Ensemble, ils développent de nouvelles fonctionnalités qu’ils testent indépendamment de l’équipe Produit. Il s’agit souvent d’équipes relativement restreintes de 8-10 personnes au sein de startups entre 20 et 150 salariés. 

Le “hacker” décolle, le “manager” pilote

Et pour cause : au moment où l’on passe du Growth Hacking au Management, on change de structure d’équipe, de méthodologie mais aussi d’état d’esprit. Il ne s’agit plus de “hacker” mais bien d’optimiser et de mettre sur des rails : manager la croissance implique de mettre en place des process et d’adopter une culture très “data driven”.

Process et méthode d’une Growth Team dirigée par le Growth Manager

Pour qu’une équipe Growth fonctionne de manière optimale il faut : 

1/ Apprendre des utilisateurs en récupérant un maximum de feedbacks et de données.

2/ Brainstormer et ce, de manière méthodique, notamment en mettant à contribution un maximum de personnes de l’entreprise.

3/ Prioriser : on ne peut pas tout faire, alors il faut hiérarchiser les besoins.

4/ Tester : avant de lancer de gros budgets, toujours être dans une logique de test & learn.

5/ Mesurer et monitorer : le succès, c’est de bien traiter la donnée et d’agir en conséquence des résultats.

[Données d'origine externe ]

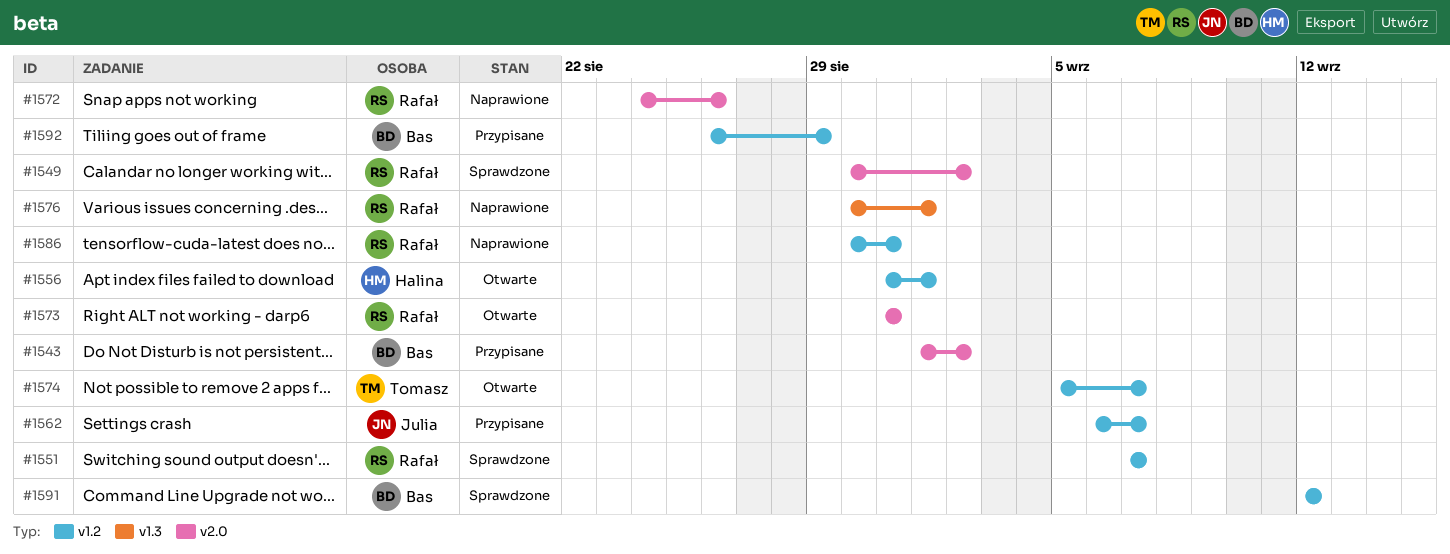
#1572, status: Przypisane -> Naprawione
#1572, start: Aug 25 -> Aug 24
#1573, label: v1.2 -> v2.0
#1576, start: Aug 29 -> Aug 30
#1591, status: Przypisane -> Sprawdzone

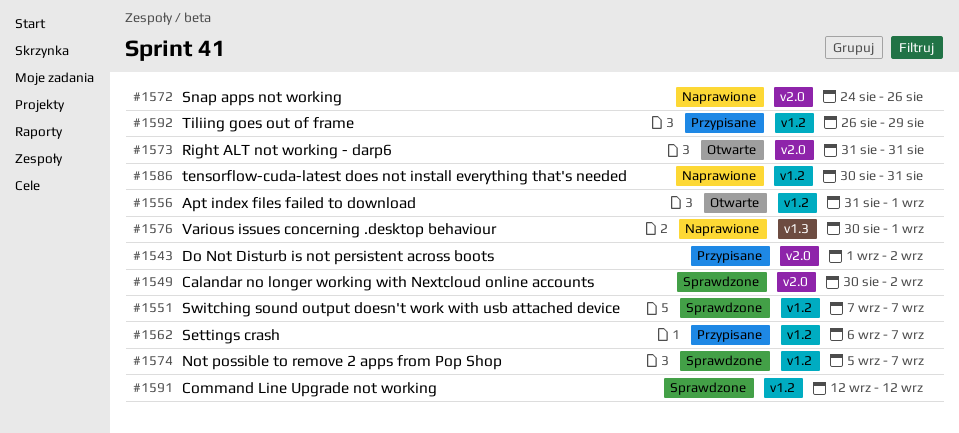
#1574, status: Otwarte -> Sprawdzone

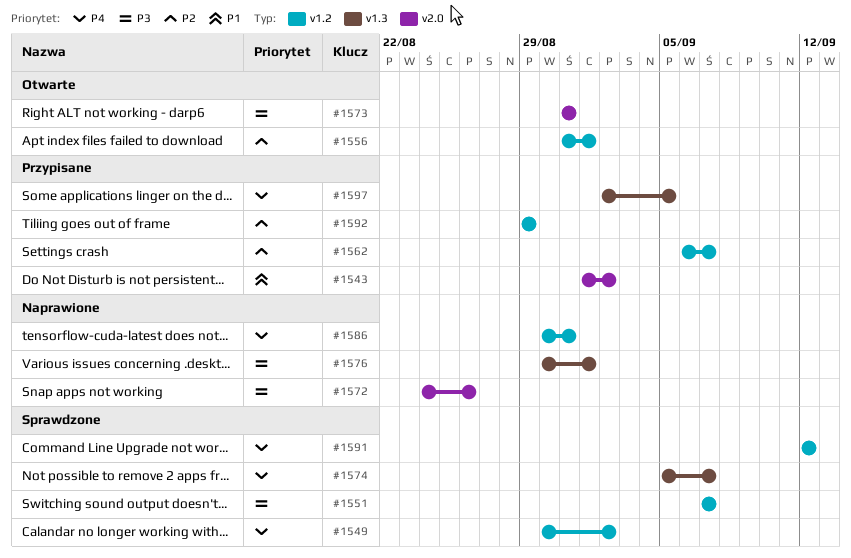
#1549, label: v2.0 -> v1.2
#1574, label: v1.2 -> v1.3
#1592, start: Aug 26 -> Aug 29
#1597: none -> present

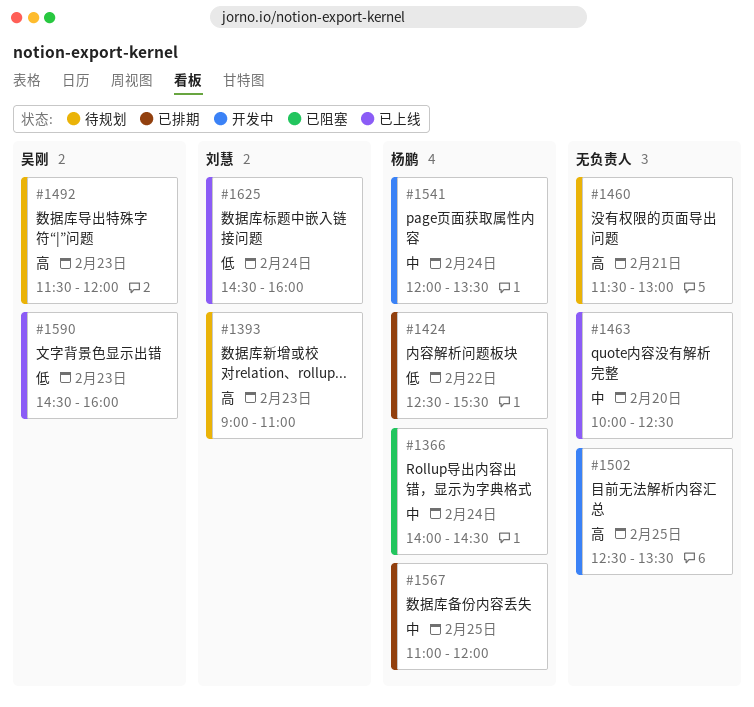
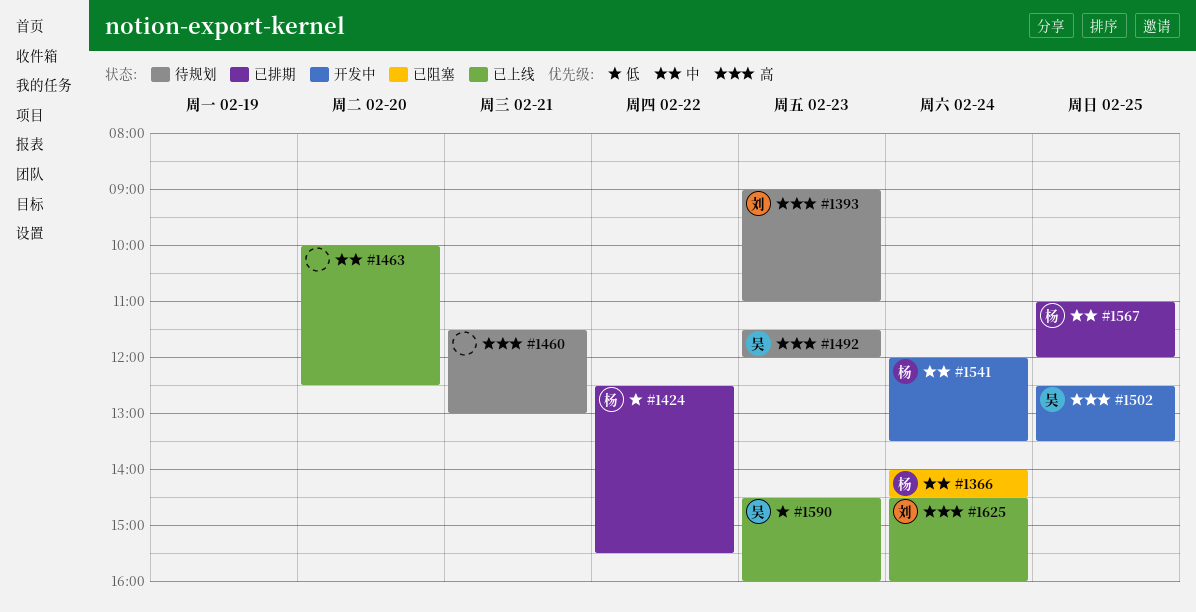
#1502, owner: none -> 吴刚
#1625, priority: 低 -> 高

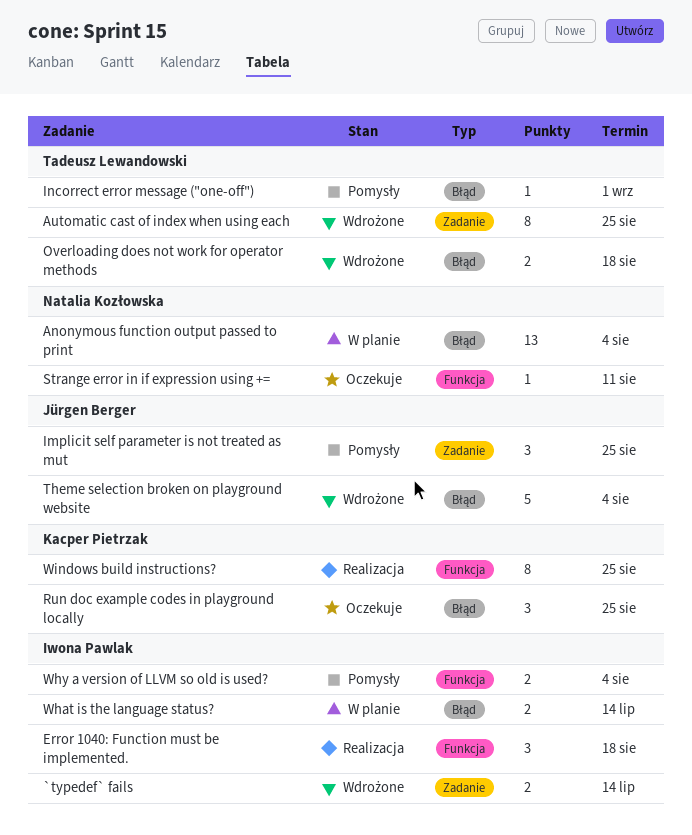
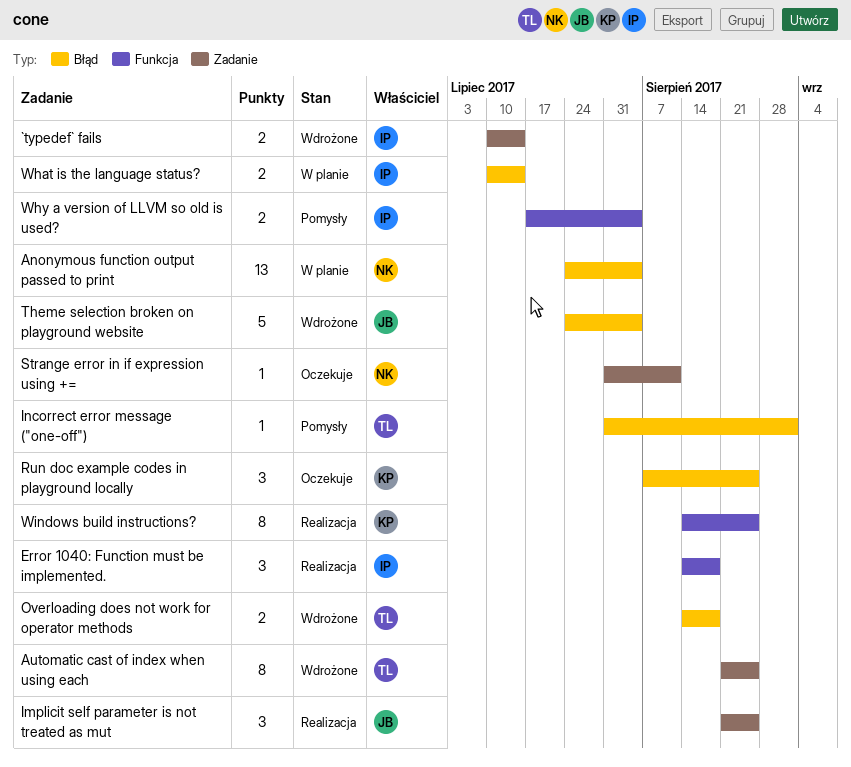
Implicit self parameter is not treated as mut, status: Pomysły -> Realizacja
Strange error in if expression using +=, label: Funkcja -> Zadanie

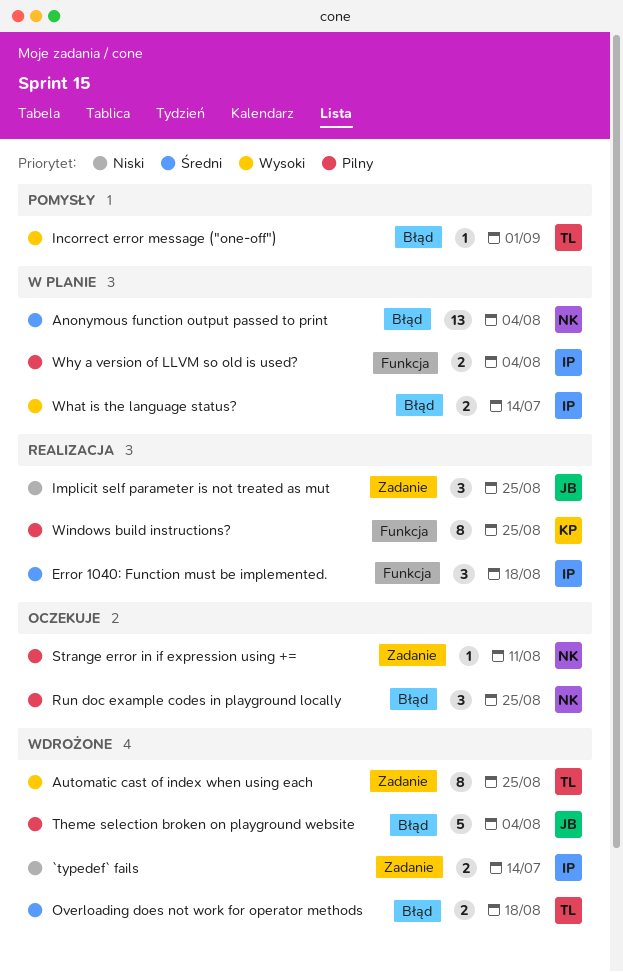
Run doc example codes in playground locally, owner: KP -> NK
Why a version of LLVM so old is used?, status: Pomysły -> W planie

La Growth, c’est un changement de structure d’équipe, d’état d’esprit, de méthodologie. Ce ne sont pas des tactiques ou des hacks”, Brian Balfour (ex-VP Growth de Hubspot).

Que vous recrutiez ou que vous postuliez : vous devez maîtriser ces différences

Un excellent Growth Hacker ne sera pas forcément un bon Growth Manager et inversement.

Le “hacker” est animé par un sens entrepreneurial très fort, une envie de tester et d’atteindre des résultats probants rapidement. Le manager sera plus dans la “gestion de projet” et aimera diriger une équipe et créer des process sur le long terme. Bref, ils ont des personnalités différentes. 

En termes de compétences c’est la même chose : le hacker est un entrepreneur dans l’âme, il teste plein de canaux pour apprendre vite, il est analytique et très “mains dans le cambouis”. Le Growth Manager a plutôt intérêt à être excellent pour bien leader son équipe, savoir fédérer et créer des reportings de données de résultats autrement plus complexes et ficelés. Par contre, c’est moins grave s’il n’apprend pas vite à tester sur un nouveau canal d’acquisition car ce ne sera pas sa priorité. 

Que ce soit pour identifier votre besoin en interne ou postuler, identifier clairement ce que vous recherchez vous évitera de perdre du temps inutilement.